ルネサス、産業ネットワーク機能内蔵のFAソリューション10品種を発表
近年の生産性向上への要求の高まりの中で、生産工場の中で使われるさまざまな制御機器においても、今まで以上の高性能化とネットワーク化への対応が求められている。特に、ACサーボなどのモータ制御では単にCPU性能が高いだけではなく、どのような場合にも処理時間が変化しない高いリアルタイム性を持つソリューションが求められている。しかし、動作周波数の高いマイクロプロセッサ(MPU)はキャッシュメモリの特性により処理時間が変化するためリアルタイム制御に不向きである。一方、リアルタイム制御を得意とするフラッシュメモリ内蔵マイコンはMPUのような高い動作周波数の実現は困難だった。
また、工場内で使われるネットワークについても産業機器メーカー各社の独自による通信規格から、Ethernet技術をベースにしたEtherCATや、EthterNet/IP、PROFINETなどのオープン規格が普及しつつある。このオープン規格に対応するためには通信専用の半導体デバイスをプロトコル別に用意する必要があり、システムコストや実装面積の増大を招いていた。

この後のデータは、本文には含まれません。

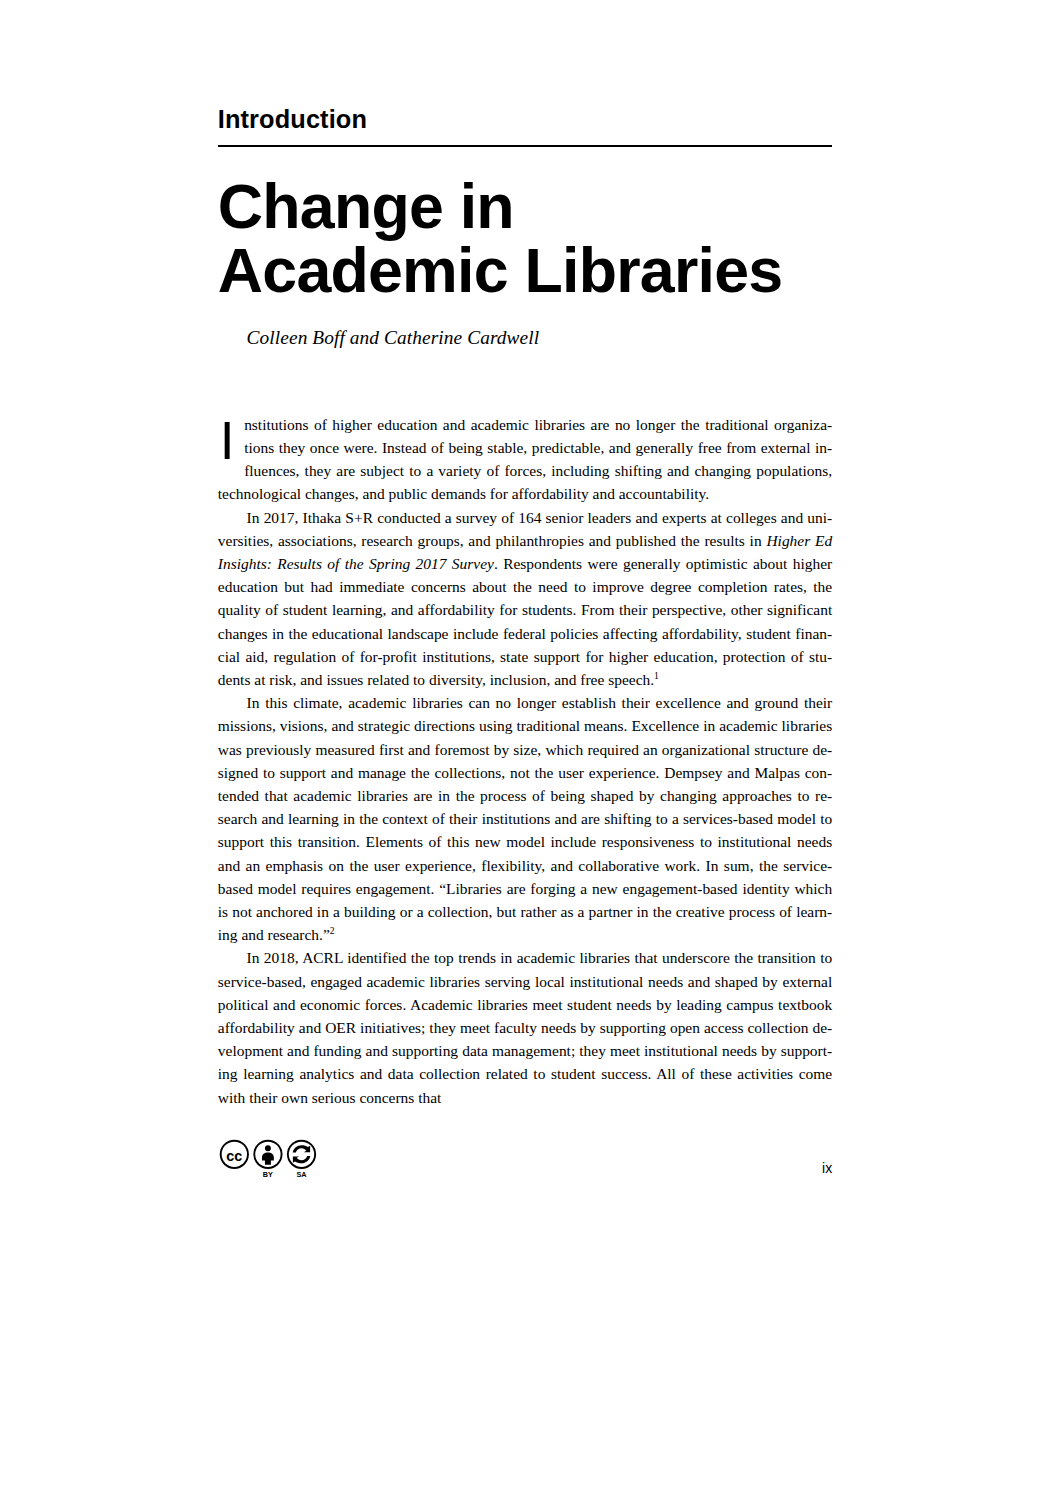Introduction
Change in Academic Libraries
Colleen Boff and Catherine Cardwell
Institutions of higher education and academic libraries are no longer the traditional organizations they once were. Instead of being stable, predictable, and generally free from external influences, they are subject to a variety of forces, including shifting and changing populations, technological changes, and public demands for affordability and accountability.
In 2017, Ithaka S+R conducted a survey of 164 senior leaders and experts at colleges and universities, associations, research groups, and philanthropies and published the results in Higher Ed Insights: Results of the Spring 2017 Survey. Respondents were generally optimistic about higher education but had immediate concerns about the need to improve degree completion rates, the quality of student learning, and affordability for students. From their perspective, other significant changes in the educational landscape include federal policies affecting affordability, student financial aid, regulation of for-profit institutions, state support for higher education, protection of students at risk, and issues related to diversity, inclusion, and free speech.1
In this climate, academic libraries can no longer establish their excellence and ground their missions, visions, and strategic directions using traditional means. Excellence in academic libraries was previously measured first and foremost by size, which required an organizational structure designed to support and manage the collections, not the user experience. Dempsey and Malpas contended that academic libraries are in the process of being shaped by changing approaches to research and learning in the context of their institutions and are shifting to a services-based model to support this transition. Elements of this new model include responsiveness to institutional needs and an emphasis on the user experience, flexibility, and collaborative work. In sum, the service-based model requires engagement. “Libraries are forging a new engagement-based identity which is not anchored in a building or a collection, but rather as a partner in the creative process of learning and research.”2
In 2018, ACRL identified the top trends in academic libraries that underscore the transition to service-based, engaged academic libraries serving local institutional needs and shaped by external political and economic forces. Academic libraries meet student needs by leading campus textbook affordability and OER initiatives; they meet faculty needs by supporting open access collection development and funding and supporting data management; they meet institutional needs by supporting learning analytics and data collection related to student success. All of these activities come with their own serious concerns that
cc BY SA
ix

そこで、同製品では高性能リアルタイム制御とマルチプロトコル産業Ethernet通信を1チップで実現した。最大600MHz動作のARM Cortex-R4Fコアと、キャッシュメモリを介さずCPUコアに直結する密結合メモリ(TCM:Tightly Coupled Memory)を搭載することにより、従来のようなキャッシュメモリベースのMPUでは実現できなかった高いリアルタイム応答性と、従来のフラッシュメモリ内蔵マイコンを超える高速動作を両立させている。また、ネットワーク化へのニーズについては、同社の「R-IN」シリーズで実績のあるマルチプロトコル対応の産業Ethernet通信向けアクセラレータ「R-INエンジン」を内蔵した製品をラインナップし、EtherCATをはじめとする複数の産業Ethernet通信規格に対応する。さらに、同社の「RXファミリ」や「SHファミリ」の周辺機能の多くを継承しており、制御機器のローエンドからハイエンドまでスケーラブルなシステムの設計が容易となっている。